## DEINE AUFGABE
Benenne in allen Datensätzen „switch to“ in „migrate to“ um und gib die Zeilen sonst unverändert wieder. Lass die Bilder in der Antwort weg.

- - - - - - -

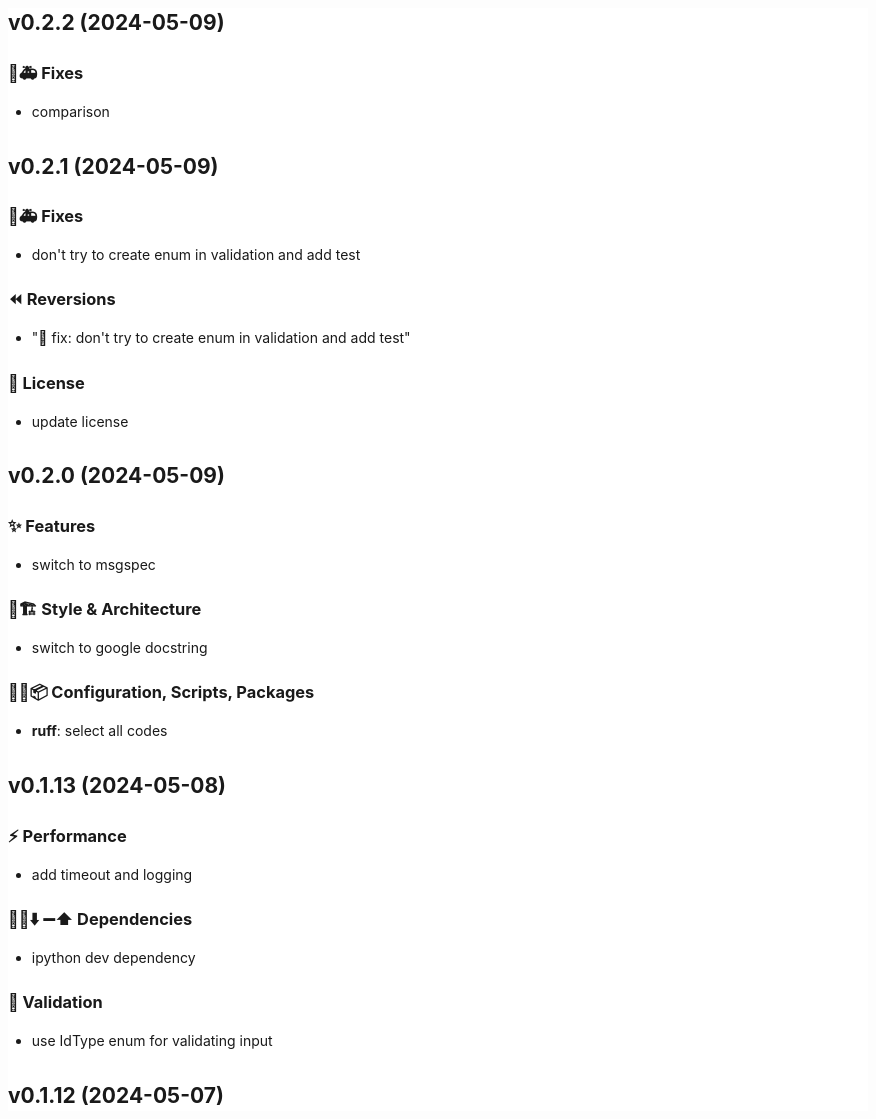 ## v0.2.2 (2024-05-09)

### 🐛🚑️ Fixes

- comparison

## v0.2.1 (2024-05-09)

### 🐛🚑️ Fixes

- don't try to create enum in validation and add test

### ⏪️ Reversions

- "🐛 fix: don't try to create enum in validation and add test"

### 📄 License

- update license

## v0.2.0 (2024-05-09)

### ✨ Features

- switch to msgspec

### 🎨🏗️ Style & Architecture

- switch to google docstring

### 🔧🔨📦️ Configuration, Scripts, Packages

- **ruff**: select all codes

## v0.1.13 (2024-05-08)

### ⚡️ Performance

- add timeout and logging

### 📌➕⬇️ ➖⬆️  Dependencies

- ipython dev dependency

### 🦺 Validation

- use IdType enum for validating input

## v0.1.12 (2024-05-07)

- - - - - - -

## SCHRIFTLICHE ANTWORT
 ## v0.2.2 (2024-05-09)

### 🐛🚑️ Fixes

- comparison

## v0.2.1 (2024-05-09)

### 🐛🚑️ Fixes

- don't try to create enum in validation and add test

### ⏪️ Reversions

- "🐛 fix: don't try to create enum in validation and add test"

### 📄 License

- update license

## v0.2.0 (2024-05-09)

### ✨ Features

- migrate to msgspec

### 🎨🏗️ Style & Architecture

- migrate to google docstring

### 🔧🔨📦️ Configuration, Scripts, Packages

- **ruff**: select all codes

## v0.1.13 (2024-05-08)

### ⚡️ Performance

- add timeout and logging

### 📌➕⬇️ ➖⬆️  Dependencies

- ipython dev dependency

### 🦺 Validation

- use IdType enum for validating input

## v0.1.12 (2024-05-07)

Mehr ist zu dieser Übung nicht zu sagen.